Directed by Ron Mann
With Woody Harrelson, Steve Clarke and Ken Kesey
Classification: 14A
Rating: * * ½
Old hippies never die, they just get recycled as environmental activists.
That's the spirit of Ron Mann's new documentary, Go Further, which follows actor Woody Harrelson and an entourage a yoga teacher, an activist, a vegetarian cook and a junk-food addict as they travel down the West Cost of the United States from Oregon through California on their "Simple Organic Living" lecture tour.
As they bicycle or ride in their hemp-fuelled bus, the gang meet various organic entrepreneurs, witness clear-cut logging and crop-dusting, and preach their walk with a light footprint message to cheering crowds of college kids.
The film takes its name from the bus that carried author Ken Kesey ( One Flew Over the Cuckoo's Nest) and the Merry Pranksters across America 40 years ago, a journey chronicled in Tom Wolfe's The Electric Kool-Aid Acid Test. Kesey died shortly after appearing in a scene here, where he shows Harrelson the original dilapidated bus.
Mann's previous archive-rich documentaries have covered such counterculture subjects as comic books, jazz, spoken word poetry, the Twist and marijuana.
By comparison, Go Further is documentary-lite, as Mann contents himself with following the tour, occasionally staging scenes and riffing off whatever quirky moments arise. Though the film pays homage to the Sixties counterculture, the inspiration could as easily be late-night infomercials, with their combination of feel-good messages and celebrity pitches.
Technically, Mann's film reflects his typical polished editing, seamlessly blending road anecdotes with environmentally friendly messages, bits of animation and musical performances (Natalie Merchant, Dave Matthews, Bob Weir).
Most of the characters we meet on the journey are cheerful solution-providers: a woman who runs a paper company that doesn't hurt trees, an organic farmer, a man who sells natural fertilizer and a group of eco-warriors, who rehearse techniques for demonstrations.
Though the mood is celebratory, the film doesn't disguise the zeal, and sometimes preciousness, of the characters. Harrelson, in contrast to his goofball sitcom persona, displays a priestly self-importance: "If we can just change one person's mind..."
And you don't have to be a Scotch-and-steak barbarian to wince when the entourage's raw-foods chef suggests they eat dinner outside because it's more "joyful."
Comic relief is provided by Steve Clarke, a production assistant from the television comedy Will & Grace and a confessed junk-food addict, who learns to give up cigarettes, milk and chocolate.
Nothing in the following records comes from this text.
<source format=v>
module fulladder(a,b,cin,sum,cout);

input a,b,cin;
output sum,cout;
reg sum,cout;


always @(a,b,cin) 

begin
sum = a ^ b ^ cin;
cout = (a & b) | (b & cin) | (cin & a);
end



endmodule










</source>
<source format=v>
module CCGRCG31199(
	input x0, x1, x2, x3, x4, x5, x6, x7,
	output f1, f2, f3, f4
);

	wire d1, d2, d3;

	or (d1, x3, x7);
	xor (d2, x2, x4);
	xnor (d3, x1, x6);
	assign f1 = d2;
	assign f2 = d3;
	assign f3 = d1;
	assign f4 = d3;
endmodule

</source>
Healthiness leads to horniness, and a subplot follows Steve as he picks up an English college student and convinces her to join the tour. Soon Woody is telling her she can clear up her pimples if she stops drinking milk.
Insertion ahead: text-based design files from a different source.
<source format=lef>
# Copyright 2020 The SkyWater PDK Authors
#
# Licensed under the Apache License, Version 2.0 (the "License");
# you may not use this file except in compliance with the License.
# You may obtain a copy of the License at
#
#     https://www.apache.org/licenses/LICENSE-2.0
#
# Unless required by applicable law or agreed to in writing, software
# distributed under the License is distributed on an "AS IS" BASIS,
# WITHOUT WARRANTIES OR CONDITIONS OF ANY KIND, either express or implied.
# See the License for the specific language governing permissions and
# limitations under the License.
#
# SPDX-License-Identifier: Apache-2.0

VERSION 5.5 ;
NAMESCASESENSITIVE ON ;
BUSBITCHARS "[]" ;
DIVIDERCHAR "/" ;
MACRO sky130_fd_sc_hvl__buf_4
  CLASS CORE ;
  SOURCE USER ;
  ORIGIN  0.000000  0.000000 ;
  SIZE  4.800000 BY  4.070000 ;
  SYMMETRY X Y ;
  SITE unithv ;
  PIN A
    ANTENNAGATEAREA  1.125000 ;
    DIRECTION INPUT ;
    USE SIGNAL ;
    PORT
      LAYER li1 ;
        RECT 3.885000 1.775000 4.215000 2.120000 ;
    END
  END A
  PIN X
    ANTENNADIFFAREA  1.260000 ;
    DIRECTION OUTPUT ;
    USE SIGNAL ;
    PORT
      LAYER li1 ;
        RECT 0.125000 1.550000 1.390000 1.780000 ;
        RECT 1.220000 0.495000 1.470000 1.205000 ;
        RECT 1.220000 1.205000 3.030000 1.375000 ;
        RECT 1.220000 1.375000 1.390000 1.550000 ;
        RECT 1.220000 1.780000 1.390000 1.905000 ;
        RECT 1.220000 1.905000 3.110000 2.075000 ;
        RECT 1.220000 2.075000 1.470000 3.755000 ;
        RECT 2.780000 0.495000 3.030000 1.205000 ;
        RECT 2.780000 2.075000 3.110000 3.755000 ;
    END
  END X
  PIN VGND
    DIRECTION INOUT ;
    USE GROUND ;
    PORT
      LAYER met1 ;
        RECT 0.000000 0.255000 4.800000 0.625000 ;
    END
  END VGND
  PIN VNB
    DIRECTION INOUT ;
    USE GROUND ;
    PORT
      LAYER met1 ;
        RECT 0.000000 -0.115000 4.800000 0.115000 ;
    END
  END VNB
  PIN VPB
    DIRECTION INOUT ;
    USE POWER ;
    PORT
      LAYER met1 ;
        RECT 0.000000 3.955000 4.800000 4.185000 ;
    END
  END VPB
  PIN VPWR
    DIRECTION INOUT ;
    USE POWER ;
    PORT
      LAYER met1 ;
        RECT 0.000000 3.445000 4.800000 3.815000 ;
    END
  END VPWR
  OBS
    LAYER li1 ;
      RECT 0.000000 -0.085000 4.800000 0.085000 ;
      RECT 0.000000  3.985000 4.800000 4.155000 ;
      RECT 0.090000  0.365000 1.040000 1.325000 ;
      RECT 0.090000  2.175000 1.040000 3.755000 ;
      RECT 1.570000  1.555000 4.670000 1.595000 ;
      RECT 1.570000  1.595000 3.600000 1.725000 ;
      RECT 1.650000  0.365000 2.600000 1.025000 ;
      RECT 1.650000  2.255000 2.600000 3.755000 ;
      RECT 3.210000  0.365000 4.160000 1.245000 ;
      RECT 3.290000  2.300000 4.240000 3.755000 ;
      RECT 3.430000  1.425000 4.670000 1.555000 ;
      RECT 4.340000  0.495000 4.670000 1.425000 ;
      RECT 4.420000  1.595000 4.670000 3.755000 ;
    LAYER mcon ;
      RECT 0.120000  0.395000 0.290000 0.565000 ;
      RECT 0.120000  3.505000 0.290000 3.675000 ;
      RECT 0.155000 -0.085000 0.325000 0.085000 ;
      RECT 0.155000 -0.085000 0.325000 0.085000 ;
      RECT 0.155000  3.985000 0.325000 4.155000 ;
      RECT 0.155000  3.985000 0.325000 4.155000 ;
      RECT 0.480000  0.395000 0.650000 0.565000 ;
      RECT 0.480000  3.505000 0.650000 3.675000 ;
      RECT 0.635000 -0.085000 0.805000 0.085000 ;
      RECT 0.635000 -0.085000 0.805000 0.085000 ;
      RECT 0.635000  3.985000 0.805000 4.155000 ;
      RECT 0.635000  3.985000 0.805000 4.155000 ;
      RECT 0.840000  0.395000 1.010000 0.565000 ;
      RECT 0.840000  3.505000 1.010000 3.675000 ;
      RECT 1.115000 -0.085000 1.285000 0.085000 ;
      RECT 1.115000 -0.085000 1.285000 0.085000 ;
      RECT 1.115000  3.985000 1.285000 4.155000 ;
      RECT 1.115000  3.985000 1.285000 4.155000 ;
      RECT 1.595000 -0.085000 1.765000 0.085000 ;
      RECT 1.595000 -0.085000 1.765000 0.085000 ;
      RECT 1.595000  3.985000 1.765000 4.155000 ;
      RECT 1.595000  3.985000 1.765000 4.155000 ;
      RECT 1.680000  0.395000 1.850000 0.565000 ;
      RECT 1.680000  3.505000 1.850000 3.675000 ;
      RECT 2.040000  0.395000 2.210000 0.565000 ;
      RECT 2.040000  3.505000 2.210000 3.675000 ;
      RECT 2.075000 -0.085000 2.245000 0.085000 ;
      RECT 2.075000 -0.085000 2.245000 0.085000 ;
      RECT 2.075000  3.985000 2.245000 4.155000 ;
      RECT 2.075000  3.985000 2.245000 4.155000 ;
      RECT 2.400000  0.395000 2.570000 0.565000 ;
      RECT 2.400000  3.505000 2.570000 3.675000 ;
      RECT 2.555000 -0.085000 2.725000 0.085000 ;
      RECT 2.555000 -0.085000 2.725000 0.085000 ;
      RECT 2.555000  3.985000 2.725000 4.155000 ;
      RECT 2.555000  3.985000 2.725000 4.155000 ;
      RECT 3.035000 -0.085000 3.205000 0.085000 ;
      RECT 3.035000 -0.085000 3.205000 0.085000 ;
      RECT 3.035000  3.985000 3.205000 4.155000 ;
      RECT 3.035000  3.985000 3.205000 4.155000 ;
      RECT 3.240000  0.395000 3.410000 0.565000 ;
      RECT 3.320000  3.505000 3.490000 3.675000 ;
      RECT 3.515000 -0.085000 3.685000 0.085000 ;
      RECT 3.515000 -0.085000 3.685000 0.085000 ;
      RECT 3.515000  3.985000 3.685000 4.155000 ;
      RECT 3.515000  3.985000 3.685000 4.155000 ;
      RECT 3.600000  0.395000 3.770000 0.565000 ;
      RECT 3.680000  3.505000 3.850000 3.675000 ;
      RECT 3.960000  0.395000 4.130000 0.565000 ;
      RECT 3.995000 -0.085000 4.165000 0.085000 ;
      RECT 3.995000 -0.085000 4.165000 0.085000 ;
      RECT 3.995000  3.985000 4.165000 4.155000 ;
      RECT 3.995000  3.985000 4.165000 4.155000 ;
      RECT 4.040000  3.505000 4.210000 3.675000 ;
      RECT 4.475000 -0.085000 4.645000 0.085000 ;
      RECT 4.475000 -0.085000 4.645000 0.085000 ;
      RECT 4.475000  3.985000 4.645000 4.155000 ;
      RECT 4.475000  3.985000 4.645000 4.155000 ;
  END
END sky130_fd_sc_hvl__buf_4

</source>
If the tour was about winning one mind at a time, the girl's boyfriend (seen watching miserably while she packs) can probably be counted as a failure.
Aimed at the willing to be converted, though not the sophisticated, Go Further risks placing entertainment above complexity. A repeated shtick involves Steve's discovery that milk produced by cows injected with bovine growth hormone is filled with "blood and pus," though blood and pus in themselves cause no harm in pasteurized milk.
The reason Canadian health authorities have rejected the use of bovine growth hormone is because the drug could have links to cancer, diabetes and immune-system problems. This feels a little like saying, "George Bush ducked his National Guard duty," while forgetting that long list of more serious charges.